The goal here is not to focus on Cantera or Pantera (maybe later). Right now the goal is to focus on D3. That means we need to get whatever Cantera code we need written and out of the way as soon as possible. That means charging through it. Let's focus on generating a single data set and visualizing a single reaction network, first, and then we can worry about making the output fancy.

(Also remember: OCM/Pantera was designed for an entirely different purpose - and will definitely be overkill for Graphene.)

Cantera output

The Cantera code would be running a batch reactor, and stepping through the differential equations, one step at a time. (Think autoignition, to start.) At each step, or at specified time intervals, we bottle up the gas and save the gas state. That's it - no other processing or saving or anything like that. The state of the gas can be reduced to a JSON object or a single string containing TPX (temperature, pressure, composition). These completely specify the thermochemical state of the gas, and any other quantity can be obtained from there.

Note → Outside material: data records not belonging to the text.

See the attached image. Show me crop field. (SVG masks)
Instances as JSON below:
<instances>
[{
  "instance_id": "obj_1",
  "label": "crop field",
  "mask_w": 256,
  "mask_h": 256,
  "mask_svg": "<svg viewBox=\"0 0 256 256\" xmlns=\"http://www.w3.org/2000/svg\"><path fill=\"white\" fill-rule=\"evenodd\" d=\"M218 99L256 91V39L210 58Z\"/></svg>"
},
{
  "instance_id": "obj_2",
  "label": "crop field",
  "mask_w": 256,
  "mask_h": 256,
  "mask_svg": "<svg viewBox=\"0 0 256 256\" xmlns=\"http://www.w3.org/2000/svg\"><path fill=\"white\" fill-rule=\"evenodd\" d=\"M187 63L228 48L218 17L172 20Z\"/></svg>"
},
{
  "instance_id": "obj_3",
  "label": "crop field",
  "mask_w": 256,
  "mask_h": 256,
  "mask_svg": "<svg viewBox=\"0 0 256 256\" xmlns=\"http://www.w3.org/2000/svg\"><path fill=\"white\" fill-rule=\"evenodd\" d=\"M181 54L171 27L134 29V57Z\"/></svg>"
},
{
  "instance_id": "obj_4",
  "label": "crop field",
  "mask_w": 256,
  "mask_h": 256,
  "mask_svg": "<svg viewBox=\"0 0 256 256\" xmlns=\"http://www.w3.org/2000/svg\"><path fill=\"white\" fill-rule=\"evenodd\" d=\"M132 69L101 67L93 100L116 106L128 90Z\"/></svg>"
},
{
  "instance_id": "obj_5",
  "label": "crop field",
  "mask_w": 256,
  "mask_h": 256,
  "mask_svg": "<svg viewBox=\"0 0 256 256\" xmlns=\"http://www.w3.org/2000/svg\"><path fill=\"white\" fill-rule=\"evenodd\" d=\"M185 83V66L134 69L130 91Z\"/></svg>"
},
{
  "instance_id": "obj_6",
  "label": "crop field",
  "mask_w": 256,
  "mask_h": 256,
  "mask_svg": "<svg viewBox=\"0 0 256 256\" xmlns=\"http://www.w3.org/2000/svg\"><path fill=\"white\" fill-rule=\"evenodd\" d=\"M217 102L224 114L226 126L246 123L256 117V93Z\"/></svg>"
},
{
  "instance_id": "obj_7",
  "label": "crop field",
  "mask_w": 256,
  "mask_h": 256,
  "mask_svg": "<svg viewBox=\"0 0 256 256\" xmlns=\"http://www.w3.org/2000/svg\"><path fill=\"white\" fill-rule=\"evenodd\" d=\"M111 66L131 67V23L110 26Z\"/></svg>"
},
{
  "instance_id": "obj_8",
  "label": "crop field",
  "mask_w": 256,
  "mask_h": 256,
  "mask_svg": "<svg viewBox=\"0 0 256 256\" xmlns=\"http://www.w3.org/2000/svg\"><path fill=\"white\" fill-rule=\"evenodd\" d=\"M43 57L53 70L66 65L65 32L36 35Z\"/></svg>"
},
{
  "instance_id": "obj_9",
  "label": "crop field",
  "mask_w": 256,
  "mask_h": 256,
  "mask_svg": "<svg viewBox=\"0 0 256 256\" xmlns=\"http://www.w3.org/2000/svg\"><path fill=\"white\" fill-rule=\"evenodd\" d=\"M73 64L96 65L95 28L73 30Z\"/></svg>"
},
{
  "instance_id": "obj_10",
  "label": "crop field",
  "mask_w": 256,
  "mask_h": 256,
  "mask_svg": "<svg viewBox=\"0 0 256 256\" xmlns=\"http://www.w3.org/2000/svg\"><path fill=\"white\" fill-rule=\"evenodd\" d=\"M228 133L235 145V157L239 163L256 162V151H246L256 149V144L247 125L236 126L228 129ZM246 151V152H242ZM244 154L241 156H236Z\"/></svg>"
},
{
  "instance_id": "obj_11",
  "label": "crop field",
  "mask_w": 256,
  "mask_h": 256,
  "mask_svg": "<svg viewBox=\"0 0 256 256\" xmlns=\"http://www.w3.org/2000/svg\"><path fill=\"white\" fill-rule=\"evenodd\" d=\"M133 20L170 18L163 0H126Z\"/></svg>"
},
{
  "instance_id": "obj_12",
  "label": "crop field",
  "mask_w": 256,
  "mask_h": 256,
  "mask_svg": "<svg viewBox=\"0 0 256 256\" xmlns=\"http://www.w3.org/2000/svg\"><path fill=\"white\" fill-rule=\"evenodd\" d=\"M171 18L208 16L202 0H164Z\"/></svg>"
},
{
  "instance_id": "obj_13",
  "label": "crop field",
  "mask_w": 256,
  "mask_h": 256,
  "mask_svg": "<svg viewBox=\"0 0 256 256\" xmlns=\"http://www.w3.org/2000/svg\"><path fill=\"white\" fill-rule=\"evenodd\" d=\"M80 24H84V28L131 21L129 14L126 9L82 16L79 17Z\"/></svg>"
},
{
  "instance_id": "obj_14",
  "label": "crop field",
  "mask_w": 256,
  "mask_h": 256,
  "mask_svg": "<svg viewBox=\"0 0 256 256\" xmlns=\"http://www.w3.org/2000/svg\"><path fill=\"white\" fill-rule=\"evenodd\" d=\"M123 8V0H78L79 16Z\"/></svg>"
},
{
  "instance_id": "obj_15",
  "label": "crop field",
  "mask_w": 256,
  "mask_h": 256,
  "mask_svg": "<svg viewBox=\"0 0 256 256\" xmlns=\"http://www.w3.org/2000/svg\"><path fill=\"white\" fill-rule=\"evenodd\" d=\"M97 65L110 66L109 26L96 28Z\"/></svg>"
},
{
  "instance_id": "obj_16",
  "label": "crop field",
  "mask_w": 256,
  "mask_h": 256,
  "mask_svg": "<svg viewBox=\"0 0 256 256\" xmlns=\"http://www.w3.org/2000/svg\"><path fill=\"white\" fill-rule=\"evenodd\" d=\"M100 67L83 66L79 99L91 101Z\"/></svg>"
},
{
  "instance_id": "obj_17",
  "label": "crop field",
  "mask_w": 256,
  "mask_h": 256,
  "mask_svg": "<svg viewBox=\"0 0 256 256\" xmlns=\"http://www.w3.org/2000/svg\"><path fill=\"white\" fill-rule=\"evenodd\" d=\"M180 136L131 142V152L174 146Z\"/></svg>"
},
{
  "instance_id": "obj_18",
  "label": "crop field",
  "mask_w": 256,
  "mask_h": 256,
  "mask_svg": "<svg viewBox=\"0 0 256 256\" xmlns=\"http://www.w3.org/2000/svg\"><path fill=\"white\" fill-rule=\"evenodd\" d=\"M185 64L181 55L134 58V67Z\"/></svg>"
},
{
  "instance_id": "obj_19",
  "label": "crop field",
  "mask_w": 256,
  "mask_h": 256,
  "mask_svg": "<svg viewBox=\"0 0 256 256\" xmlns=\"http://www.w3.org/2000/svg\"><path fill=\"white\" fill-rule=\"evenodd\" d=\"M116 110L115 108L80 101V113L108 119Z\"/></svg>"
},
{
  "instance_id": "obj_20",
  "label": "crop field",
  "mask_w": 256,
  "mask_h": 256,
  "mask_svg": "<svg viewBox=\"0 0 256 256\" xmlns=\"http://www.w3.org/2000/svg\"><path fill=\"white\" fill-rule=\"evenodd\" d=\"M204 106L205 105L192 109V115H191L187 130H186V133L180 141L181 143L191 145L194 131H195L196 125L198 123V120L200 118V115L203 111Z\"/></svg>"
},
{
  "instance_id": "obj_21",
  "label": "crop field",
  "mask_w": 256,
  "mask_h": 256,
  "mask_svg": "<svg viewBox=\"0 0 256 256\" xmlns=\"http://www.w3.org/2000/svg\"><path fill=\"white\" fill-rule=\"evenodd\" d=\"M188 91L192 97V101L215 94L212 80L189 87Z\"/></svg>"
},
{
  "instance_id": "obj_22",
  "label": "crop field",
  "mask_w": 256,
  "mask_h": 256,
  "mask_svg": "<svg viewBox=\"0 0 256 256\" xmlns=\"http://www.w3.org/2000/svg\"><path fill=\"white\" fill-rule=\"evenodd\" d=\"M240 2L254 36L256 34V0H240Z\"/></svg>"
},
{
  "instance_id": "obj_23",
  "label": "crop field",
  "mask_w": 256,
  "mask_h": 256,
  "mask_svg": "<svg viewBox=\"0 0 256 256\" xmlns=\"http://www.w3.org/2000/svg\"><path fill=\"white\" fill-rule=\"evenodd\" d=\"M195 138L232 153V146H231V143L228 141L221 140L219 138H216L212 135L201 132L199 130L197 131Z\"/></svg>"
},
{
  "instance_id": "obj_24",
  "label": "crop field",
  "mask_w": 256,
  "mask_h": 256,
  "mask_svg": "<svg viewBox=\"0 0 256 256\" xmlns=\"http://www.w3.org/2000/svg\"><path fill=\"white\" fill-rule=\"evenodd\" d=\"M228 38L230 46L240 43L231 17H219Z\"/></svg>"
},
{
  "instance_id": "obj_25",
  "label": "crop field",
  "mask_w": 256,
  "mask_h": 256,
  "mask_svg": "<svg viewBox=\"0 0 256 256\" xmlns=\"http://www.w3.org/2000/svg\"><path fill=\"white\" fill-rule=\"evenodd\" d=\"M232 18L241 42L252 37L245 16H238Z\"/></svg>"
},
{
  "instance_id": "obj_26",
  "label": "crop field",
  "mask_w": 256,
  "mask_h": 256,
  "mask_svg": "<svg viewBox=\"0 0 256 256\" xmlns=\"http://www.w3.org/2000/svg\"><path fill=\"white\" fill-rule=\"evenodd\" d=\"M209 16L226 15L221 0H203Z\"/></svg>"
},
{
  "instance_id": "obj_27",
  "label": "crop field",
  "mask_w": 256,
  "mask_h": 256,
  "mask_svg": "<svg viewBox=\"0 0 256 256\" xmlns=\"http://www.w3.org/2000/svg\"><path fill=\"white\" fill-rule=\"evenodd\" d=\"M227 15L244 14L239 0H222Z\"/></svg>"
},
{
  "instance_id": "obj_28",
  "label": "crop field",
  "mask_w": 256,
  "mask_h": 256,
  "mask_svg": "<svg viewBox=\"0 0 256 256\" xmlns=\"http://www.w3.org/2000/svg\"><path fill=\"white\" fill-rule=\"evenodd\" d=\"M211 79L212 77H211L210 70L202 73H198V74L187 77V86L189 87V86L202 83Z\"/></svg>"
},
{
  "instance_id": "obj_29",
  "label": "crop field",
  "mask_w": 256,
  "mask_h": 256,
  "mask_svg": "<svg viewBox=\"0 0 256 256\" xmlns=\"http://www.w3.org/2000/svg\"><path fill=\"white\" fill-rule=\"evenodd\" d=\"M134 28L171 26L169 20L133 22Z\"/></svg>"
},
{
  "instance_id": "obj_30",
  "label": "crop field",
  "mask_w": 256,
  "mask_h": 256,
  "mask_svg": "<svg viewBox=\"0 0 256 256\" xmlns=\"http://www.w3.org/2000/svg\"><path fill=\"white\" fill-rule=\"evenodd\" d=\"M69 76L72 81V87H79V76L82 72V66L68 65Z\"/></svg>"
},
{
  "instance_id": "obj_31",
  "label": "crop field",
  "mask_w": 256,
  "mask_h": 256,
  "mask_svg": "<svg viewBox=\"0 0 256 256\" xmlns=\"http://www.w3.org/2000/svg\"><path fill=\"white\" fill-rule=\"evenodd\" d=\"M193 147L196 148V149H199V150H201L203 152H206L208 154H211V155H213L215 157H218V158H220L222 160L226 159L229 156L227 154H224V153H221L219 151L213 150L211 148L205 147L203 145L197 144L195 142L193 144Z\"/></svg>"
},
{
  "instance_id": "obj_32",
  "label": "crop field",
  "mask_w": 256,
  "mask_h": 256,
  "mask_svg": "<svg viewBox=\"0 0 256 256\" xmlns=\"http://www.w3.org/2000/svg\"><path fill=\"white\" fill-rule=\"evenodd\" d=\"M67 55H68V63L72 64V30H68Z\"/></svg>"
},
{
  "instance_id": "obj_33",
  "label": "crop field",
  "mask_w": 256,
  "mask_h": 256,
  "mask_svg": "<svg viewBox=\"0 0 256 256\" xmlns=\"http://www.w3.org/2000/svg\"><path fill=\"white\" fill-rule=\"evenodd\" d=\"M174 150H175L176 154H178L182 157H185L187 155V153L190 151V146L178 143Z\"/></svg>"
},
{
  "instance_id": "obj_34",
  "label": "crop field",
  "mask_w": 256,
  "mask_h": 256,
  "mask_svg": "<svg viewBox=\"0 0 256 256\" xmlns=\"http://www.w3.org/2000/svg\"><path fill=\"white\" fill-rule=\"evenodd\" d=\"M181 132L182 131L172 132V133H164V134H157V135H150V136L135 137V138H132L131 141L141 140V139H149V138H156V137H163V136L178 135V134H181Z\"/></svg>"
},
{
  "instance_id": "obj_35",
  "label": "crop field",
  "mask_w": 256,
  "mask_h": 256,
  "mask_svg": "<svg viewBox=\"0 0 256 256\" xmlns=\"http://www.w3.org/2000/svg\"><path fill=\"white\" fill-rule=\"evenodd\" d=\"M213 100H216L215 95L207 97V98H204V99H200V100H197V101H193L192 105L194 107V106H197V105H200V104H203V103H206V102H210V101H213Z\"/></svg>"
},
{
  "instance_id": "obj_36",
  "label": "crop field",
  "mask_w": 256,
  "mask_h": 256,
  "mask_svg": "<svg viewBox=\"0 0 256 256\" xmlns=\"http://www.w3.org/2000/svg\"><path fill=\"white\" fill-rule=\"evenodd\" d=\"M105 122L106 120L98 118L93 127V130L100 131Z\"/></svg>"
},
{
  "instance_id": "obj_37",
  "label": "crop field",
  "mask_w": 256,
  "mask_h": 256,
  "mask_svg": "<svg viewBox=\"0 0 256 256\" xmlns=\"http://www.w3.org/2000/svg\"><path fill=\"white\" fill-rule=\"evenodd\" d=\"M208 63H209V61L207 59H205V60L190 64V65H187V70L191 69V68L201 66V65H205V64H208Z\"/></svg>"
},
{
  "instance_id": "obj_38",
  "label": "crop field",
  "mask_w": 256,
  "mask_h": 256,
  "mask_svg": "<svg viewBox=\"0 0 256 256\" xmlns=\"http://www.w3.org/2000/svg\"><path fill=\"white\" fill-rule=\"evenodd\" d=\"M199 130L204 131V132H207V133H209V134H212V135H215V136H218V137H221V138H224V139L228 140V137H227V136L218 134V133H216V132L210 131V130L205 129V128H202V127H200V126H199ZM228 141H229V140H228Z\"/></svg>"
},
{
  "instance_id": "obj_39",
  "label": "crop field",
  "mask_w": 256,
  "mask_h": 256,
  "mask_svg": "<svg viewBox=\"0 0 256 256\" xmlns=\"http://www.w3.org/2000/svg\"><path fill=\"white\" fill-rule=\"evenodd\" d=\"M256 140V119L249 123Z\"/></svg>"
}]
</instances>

The purpose of "bottling" the gas and saving that information is that it uses the absolute minimal storage space necessary. In the Python post-processing script, each gas can be "unbottled" and various properties tabulated - entropy, generation or consumption rates, reaction rate constants, and so on.

Python step

Next step is Python post-processing. Generally speaking, one Python post-processing script corresponds to one visualization in Graphene - Python script will create custom output for a particular type of D3 plot, in whatever structure it requires. (Remember: as little processing in D3 as possible.)

As mentioned above, the Cantera portion of Graphene is intended to run a simulation and save the state of the gas at periodic intervals. It is up to the post-processing script to decide what data is important, what relationships to create, and so on. This allows us to be as flexible as possible with the D3 visualizations.

Python is loading the thermochemical state of the gas, then creating a new gas object with that same thermochemical state. This gas object can then be queried to find out lots of interesting information. Some quantities we may be interested in:

  • Species concentrations (linear/log)
  • Species net/gross generation/consumption rates
  • Chemical reactions forward/reverse/net reaction rates
  • Chemical reactions kinetic rate constants
  • Chemical reactions largest energy release
  • Chemical reactions largest heat release rates

Energetics: a very small, fixed timestep has some associated amount of heat released. Where does this heat come from? ("It comes from reactions ABC. It comes from the consumption of XYZ.")

Mass: a very small, fixed timestep has zero mass change. But the balance of species changes. What are the various concentrations, and how quickly are they changing?